Uiteindelijk moeten degenen onder ons die zich verantwoordelijk voelen tegenover toekomstige generaties, onze mondiale oceaan zien als dichtbij en te beschermen. We moeten erkennen dat het ondersteunen van de gezondheid van MPA-netwerken op lange termijn in onze EEZ's gelijk staat aan het ondersteunen van de gezondheid van onze nationale belangen op de lange termijn. We moeten erkennen dat de mondiale oceaan sneller verandert dan we weten, op manieren die we maar ten dele kunnen begrijpen, en daarom is de bescherming van de volle zee en de biodiversiteit buiten de nationale jurisdicties van het grootste belang.

We weten dat de meest kwetsbare gemeenschappen en armste landen het meest zullen profiteren van gedeeld, voorzorgsbeheer van onze natuurlijke hulpbronnen. We weten dat we een gedeelde verantwoordelijkheid hebben om het vermogen van de oceaan te behouden om ons slechte gedrag te absorberen en onze zuurstof en ons voedsel te produceren. Dit geldt in het bijzonder voor de mensen in deze zaal en al degenen die zich er volledig van bewust zijn dat we de menselijke relatie met de oceaan moeten sturen voor haar welzijn en ons collectieve welzijn. En dat geldt ook voor goed omkaderde, goed gehandhaafde en goed gefinancierde beschermde mariene gebieden over de hele wereld.

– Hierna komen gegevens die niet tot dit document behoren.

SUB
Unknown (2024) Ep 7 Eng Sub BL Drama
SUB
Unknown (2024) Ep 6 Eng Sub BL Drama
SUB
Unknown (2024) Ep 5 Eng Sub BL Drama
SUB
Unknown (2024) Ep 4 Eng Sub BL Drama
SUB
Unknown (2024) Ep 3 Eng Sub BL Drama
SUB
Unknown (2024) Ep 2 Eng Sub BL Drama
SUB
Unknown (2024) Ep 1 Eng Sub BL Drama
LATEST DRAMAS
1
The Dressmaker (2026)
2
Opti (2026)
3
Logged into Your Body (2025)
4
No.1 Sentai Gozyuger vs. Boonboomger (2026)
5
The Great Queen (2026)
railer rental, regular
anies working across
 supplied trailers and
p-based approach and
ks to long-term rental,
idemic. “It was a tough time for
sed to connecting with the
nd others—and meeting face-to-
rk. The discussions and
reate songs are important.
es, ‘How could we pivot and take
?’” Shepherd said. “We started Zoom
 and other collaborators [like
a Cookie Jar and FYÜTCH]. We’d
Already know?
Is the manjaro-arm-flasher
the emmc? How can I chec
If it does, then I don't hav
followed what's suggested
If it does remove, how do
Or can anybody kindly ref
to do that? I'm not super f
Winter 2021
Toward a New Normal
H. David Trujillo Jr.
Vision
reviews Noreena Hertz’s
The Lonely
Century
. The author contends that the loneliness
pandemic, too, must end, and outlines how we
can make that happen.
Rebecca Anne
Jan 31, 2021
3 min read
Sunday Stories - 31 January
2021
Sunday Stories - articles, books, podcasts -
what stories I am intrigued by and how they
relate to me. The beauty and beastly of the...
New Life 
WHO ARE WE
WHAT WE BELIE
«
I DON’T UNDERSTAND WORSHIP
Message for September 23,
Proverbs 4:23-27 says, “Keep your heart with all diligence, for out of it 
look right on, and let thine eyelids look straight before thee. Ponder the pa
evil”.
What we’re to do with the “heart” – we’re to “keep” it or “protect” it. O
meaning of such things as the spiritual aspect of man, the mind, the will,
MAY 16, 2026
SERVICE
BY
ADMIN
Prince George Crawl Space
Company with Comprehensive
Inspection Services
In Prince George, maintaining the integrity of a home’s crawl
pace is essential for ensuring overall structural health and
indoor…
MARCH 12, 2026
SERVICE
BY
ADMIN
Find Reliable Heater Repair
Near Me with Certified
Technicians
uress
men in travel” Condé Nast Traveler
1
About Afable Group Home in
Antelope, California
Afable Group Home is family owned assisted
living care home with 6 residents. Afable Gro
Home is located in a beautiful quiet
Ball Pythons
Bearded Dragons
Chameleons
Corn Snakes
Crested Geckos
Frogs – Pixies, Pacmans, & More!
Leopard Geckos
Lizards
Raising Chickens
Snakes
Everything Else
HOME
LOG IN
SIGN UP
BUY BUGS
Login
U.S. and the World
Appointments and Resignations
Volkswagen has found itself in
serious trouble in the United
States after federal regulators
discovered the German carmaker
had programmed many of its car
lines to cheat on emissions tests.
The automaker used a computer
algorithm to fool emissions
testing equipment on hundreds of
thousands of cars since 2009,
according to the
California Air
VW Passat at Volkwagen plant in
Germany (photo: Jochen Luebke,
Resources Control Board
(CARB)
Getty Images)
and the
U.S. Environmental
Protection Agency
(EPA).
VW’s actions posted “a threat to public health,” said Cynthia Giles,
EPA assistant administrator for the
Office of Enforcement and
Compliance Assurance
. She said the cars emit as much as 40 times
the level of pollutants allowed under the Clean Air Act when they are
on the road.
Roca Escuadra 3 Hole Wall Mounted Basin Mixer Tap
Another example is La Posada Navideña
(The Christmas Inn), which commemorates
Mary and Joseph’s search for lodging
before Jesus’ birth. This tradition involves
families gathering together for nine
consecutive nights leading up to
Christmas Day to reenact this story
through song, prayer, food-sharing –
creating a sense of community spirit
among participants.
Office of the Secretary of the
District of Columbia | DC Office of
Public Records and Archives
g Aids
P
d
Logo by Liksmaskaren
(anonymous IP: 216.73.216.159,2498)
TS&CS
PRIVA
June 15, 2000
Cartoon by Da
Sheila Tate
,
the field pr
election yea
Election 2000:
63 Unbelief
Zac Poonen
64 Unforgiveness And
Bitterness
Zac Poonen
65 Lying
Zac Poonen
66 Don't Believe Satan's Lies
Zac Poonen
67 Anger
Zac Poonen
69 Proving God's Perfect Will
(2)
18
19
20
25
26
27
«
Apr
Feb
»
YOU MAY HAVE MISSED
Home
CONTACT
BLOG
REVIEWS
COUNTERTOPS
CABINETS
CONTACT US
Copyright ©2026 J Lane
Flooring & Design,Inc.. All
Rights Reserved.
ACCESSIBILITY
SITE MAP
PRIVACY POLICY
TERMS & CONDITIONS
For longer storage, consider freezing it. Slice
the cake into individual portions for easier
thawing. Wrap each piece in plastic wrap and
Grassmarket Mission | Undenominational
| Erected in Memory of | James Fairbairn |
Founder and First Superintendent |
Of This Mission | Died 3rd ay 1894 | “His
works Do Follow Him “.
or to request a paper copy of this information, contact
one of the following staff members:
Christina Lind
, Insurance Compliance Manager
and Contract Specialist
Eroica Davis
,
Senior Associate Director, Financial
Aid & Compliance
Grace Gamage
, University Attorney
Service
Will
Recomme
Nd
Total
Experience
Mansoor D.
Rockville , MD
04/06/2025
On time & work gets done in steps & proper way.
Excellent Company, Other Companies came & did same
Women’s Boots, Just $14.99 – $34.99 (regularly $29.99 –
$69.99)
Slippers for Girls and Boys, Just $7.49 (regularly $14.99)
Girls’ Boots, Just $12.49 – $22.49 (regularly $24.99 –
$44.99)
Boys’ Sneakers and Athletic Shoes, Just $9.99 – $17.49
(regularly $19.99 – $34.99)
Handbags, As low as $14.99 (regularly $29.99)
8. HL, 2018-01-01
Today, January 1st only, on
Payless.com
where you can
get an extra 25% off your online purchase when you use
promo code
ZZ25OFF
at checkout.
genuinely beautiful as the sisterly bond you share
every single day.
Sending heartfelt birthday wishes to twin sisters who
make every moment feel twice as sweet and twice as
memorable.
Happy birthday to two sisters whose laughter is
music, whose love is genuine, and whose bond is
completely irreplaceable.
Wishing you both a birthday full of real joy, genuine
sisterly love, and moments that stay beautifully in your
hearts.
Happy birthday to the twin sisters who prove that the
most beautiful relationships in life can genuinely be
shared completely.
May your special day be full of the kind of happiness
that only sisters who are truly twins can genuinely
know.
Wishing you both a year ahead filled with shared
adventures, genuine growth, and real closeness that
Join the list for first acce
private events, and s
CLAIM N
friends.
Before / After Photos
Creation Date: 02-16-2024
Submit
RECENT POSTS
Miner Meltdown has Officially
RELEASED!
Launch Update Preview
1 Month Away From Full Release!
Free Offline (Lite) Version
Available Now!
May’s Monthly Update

1 Je krijgt meer biomassa (meer vis) als je een no-take-gebied creëert, maar je kunt de opwarming van de oceaan niet stoppen, en we weten nog niet of het decennialang beschermen van gebieden hen zal helpen zich in decennia aan te passen, omdat we geen decennia aan gegevens hebben. !
2 Aichi-doelen
3 2018 IUCN-aanbeveling
4 Het voorzorgsprincipe vereist dat we preventieve maatregelen nemen bij onzekerheid; de bewijslast verschuiven naar de voorstanders van een activiteit; een breed scala aan alternatieven voor mogelijk schadelijke acties onderzoeken; en de deelname van het publiek aan de besluitvorming vergroten.